Stored entries
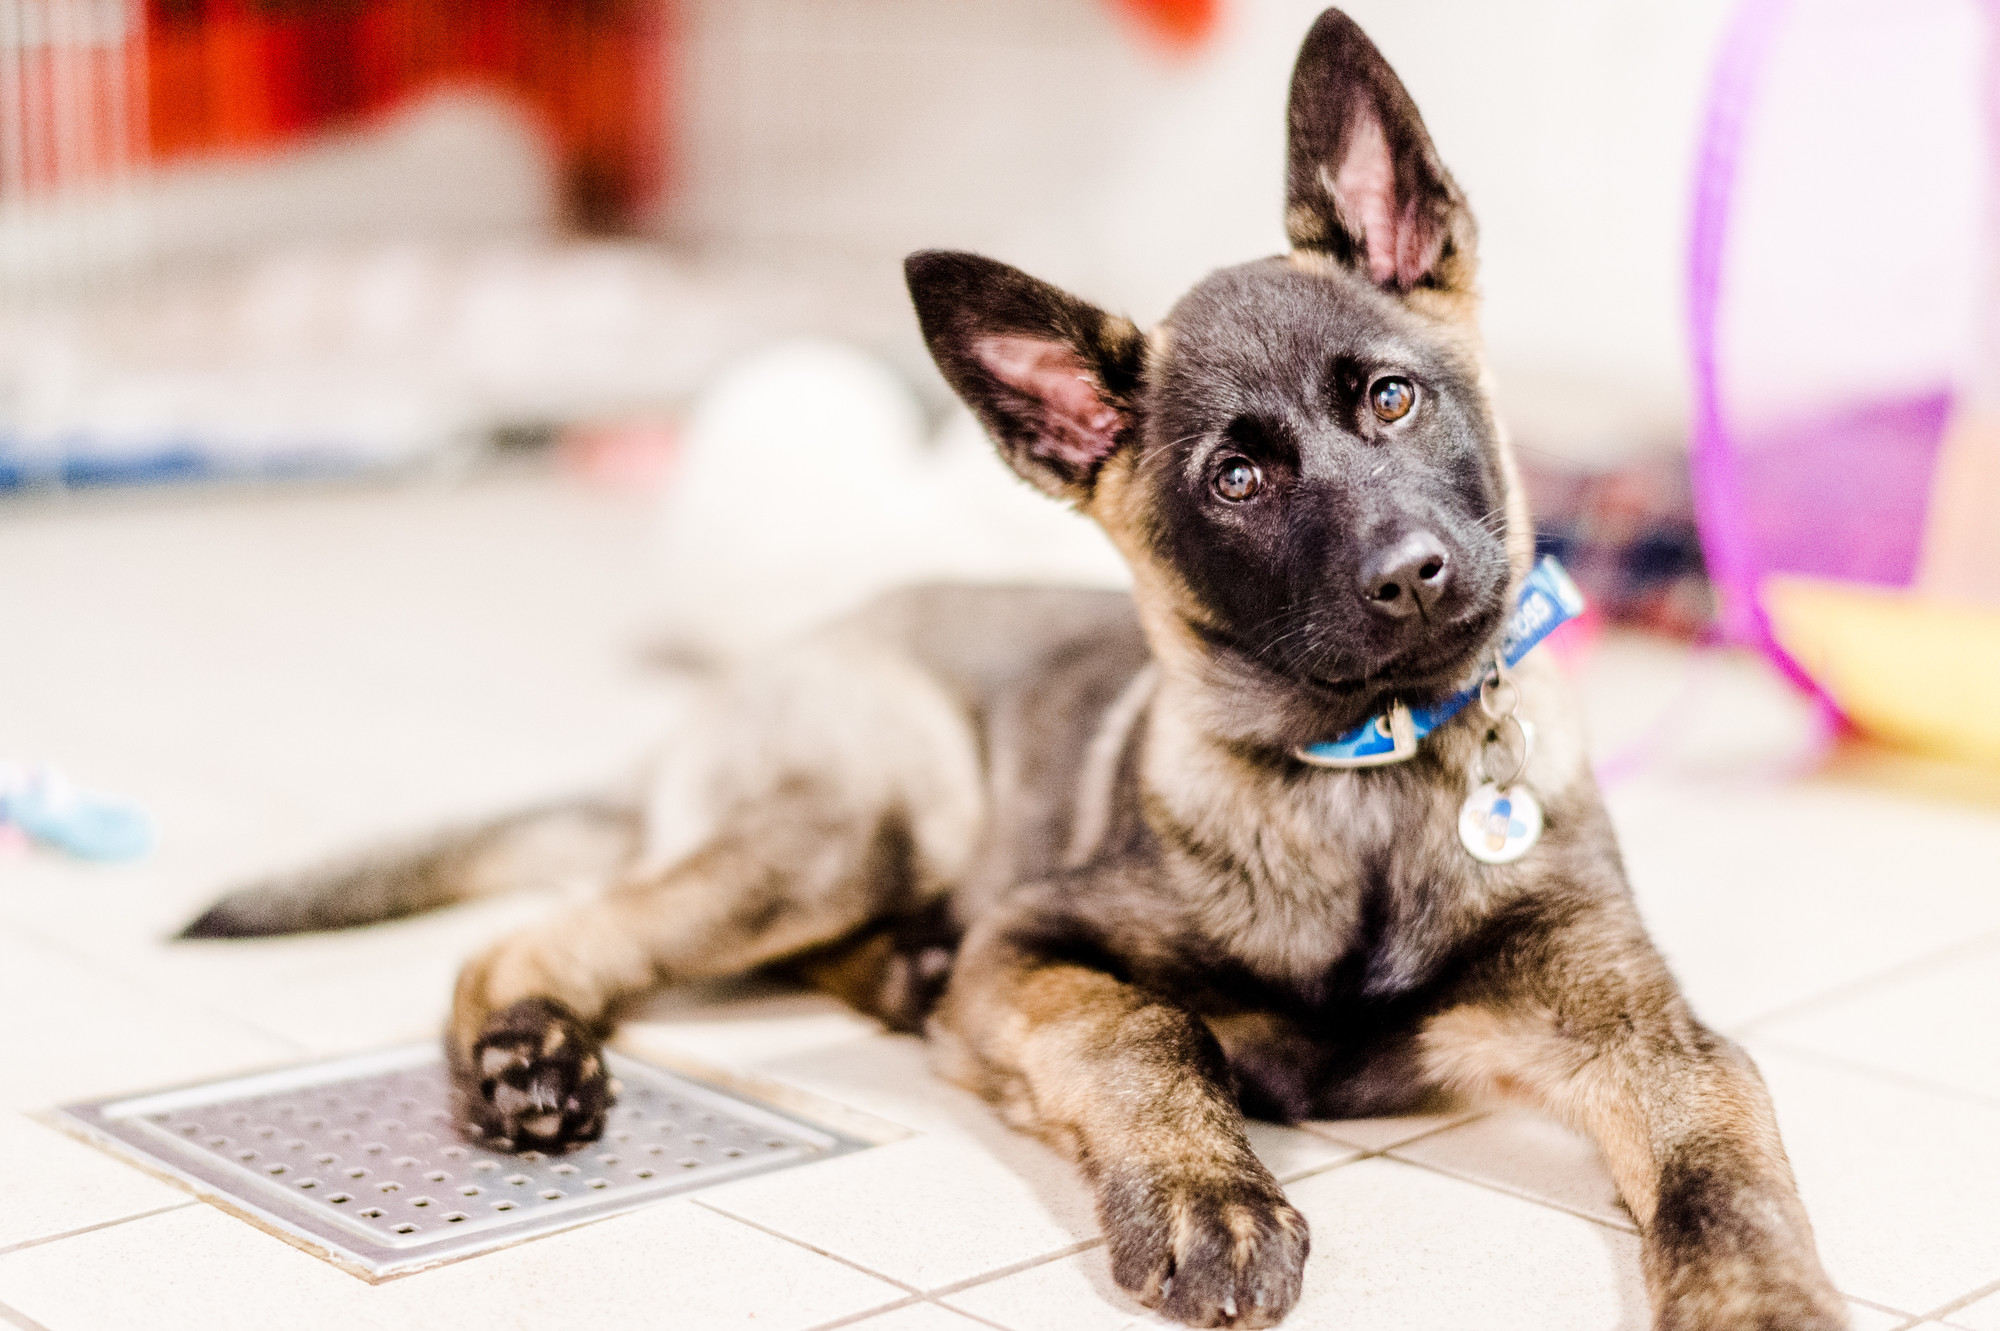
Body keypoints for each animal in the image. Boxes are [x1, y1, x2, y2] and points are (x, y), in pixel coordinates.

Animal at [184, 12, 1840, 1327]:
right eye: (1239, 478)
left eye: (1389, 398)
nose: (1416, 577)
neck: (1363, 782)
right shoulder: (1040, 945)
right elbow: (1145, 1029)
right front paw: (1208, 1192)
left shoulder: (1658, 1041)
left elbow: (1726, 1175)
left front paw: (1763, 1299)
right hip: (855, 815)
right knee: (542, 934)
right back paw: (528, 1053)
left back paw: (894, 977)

# WHAT YOU WILL DO:
Could the lines above be copied out exactly, with no image carried over?

# PROBLEM SOLUTION:
Body keypoints for each animal in the image. Boxes are [x1, y1, x2, y2] and points are (x, y), in pixel coordinates.

Animal at [184, 12, 1840, 1327]:
right eye: (1239, 478)
left eye: (1389, 398)
nose: (1416, 577)
neck: (1363, 782)
right shoulder: (1040, 945)
right elbow: (1145, 1029)
right front paw: (1208, 1192)
left shoulder: (1658, 1041)
left elbow: (1726, 1175)
left front paw: (1763, 1299)
right hip: (855, 815)
right knee: (542, 934)
right back paw: (528, 1053)
left back paw: (894, 977)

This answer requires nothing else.